EU Trade Insight: Schulz and Lange push for inclusion of ICS in CETA – in brief

Vieuws | 17 November 2015

EU Trade Insight: Schulz and Lange push for inclusion of ICS in CETA – in brief

European Parliament President, Martin Schulz and Chair of the EP’s International Trade Committee, Bernd Lange said they wanted the Investment Court System (ICS) that has been proposed for the Transatlantic Trade and Investment Partnership (TTIP) to be also part of the EU free trade agreement with Canada, known as CETA.

“We will not treat Canada and US differently regarding the Investor-State Dispute Settlement (ISDS) mechanism. New ISDS is needed for Canada as well,” Schulz told a conference on TTIP, co-hosted by the Luxembourg EU Presidency, the European Parliament, the European Commission and the European Economic and Social Committee, on 17 November, in Brussels.

Lange echoed Schulz’s statement. “On CETA, we want to have the ICS in this agreement,” he said, arguing that it would be logical not only to include the new court-like system in TTIP but also in the agreement with Canada. “We should try our utmost to have the ICS in CETA,” Lange added.

EU Trade Commissioner Cecilia Malmström reiterated that adjustments to the agreement with Canada that was concluded in 2014 are possible. But she firmly stated that re-opening of talks is not on Commission’s agenda. “It is not realistic to renegotiate it,” Malmström said, without going into details.
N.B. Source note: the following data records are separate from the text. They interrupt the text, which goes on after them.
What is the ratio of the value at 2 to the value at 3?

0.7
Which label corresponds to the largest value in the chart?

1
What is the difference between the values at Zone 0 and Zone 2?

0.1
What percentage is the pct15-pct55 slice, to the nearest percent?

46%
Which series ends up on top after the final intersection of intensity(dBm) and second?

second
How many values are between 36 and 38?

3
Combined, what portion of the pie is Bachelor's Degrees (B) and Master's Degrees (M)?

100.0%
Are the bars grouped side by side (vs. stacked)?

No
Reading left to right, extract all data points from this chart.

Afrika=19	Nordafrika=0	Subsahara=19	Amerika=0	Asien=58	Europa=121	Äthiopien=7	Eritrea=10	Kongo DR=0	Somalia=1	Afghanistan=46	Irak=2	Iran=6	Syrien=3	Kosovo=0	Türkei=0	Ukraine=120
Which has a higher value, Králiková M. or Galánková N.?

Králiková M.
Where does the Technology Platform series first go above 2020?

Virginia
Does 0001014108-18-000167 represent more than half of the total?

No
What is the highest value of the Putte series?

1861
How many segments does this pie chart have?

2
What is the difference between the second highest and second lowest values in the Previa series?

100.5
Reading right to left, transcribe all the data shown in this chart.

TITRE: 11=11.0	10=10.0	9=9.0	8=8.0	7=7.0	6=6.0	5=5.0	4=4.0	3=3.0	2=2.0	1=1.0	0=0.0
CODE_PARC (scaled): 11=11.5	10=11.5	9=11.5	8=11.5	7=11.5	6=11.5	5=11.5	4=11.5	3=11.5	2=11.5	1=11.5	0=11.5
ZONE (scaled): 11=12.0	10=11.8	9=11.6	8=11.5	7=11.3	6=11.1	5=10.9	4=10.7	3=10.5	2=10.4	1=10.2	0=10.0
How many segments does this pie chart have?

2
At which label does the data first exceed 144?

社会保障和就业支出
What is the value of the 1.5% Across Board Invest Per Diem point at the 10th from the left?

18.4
According to sources, the Commission has been waiting for the parliamentary elections in Canada to take place before trying to conclude the ongoing legal scrubbing of the CETA. “Now, after a new government has been appointed in Ottawa, the talks are expected to resume,” an EU source told this website.

The Commission pledged in the new EU Trade Strategy to submit CETA to the Council and the European Parliament for approval “as early as possible in 2016.”

Shortly after talks with Canada were concluded in August 2014, some MEPs, including the Socialists in particular, launched a diplomatic offensive to re-open the CETA in order to renegotiate its investment protection chapter. Now, they insist on incorporating the Investment Court System into the deal.